▸ **THE TASK**
Using the records below, reproduce exactly the lines from the one containing "Chicken Vaccination" through the end, and nothing more; skip the images.

▸ **Stored records**
--- START ---

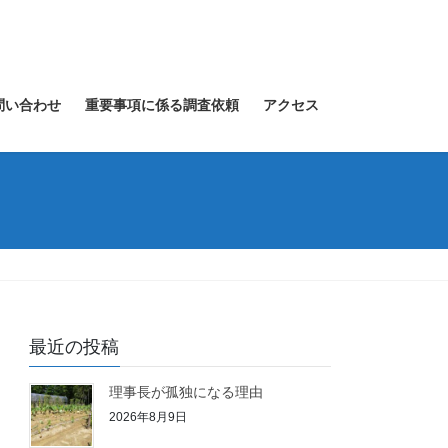
問い合わせ
重要事項に係る調査依頼
アクセス
最近の投稿
理事長が孤独になる理由
2026年8月9日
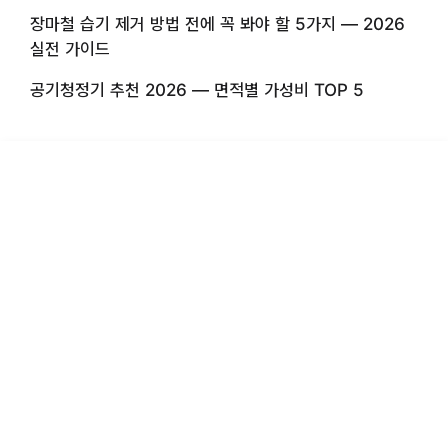
장마철 습기 제거 방법 전에 꼭 봐야 할 5가지 — 2026
실전 가이드
공기청정기 추천 2026 — 면적별 가성비 TOP 5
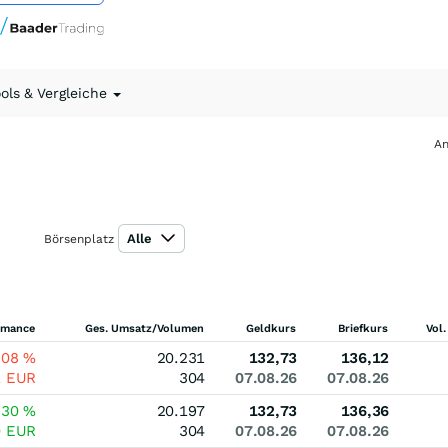
ools & Vergleiche
An
Alle
Börsenplatz
rmance
Ges. Umsatz/Volumen
Geldkurs
Briefkurs
Vol.
,08
%
20.231
132,73
136,12
1
EUR
304
07.08.26
07.08.26
,30
%
20.197
132,73
136,36
0
EUR
304
07.08.26
07.08.26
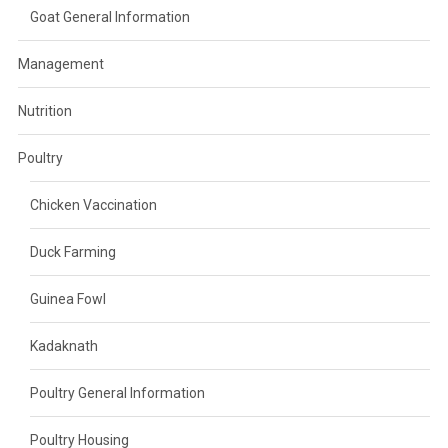
Goat General Information
Management
Nutrition
Poultry
Chicken Vaccination
Duck Farming
Guinea Fowl
Kadaknath
Poultry General Information
Poultry Housing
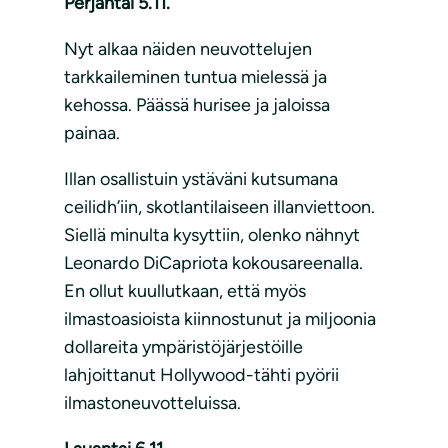
Perjantai 5.11.
Nyt alkaa näiden neuvottelujen
tarkkaileminen tuntua mielessä ja
kehossa. Päässä hurisee ja jaloissa
painaa.
Illan osallistuin ystäväni kutsumana
ceilidh’iin, skotlantilaiseen illanviettoon.
Siellä minulta kysyttiin, olenko nähnyt
Leonardo DiCapriota kokousareenalla.
En ollut kuullutkaan, että myös
ilmastoasioista kiinnostunut ja miljoonia
dollareita ympäristöjärjestöille
lahjoittanut Hollywood-tähti pyörii
ilmastoneuvotteluissa.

--- END ---

▸ **TASK OUTPUT**
Chicken Vaccination
Duck Farming
Guinea Fowl
Kadaknath
Poultry General Information
Poultry Housing
Perjantai 5.11.
Nyt alkaa näiden neuvottelujen
tarkkaileminen tuntua mielessä ja
kehossa. Päässä hurisee ja jaloissa
painaa.
Illan osallistuin ystäväni kutsumana
ceilidh’iin, skotlantilaiseen illanviettoon.
Siellä minulta kysyttiin, olenko nähnyt
Leonardo DiCapriota kokousareenalla.
En ollut kuullutkaan, että myös
ilmastoasioista kiinnostunut ja miljoonia
dollareita ympäristöjärjestöille
lahjoittanut Hollywood-tähti pyörii
ilmastoneuvotteluissa.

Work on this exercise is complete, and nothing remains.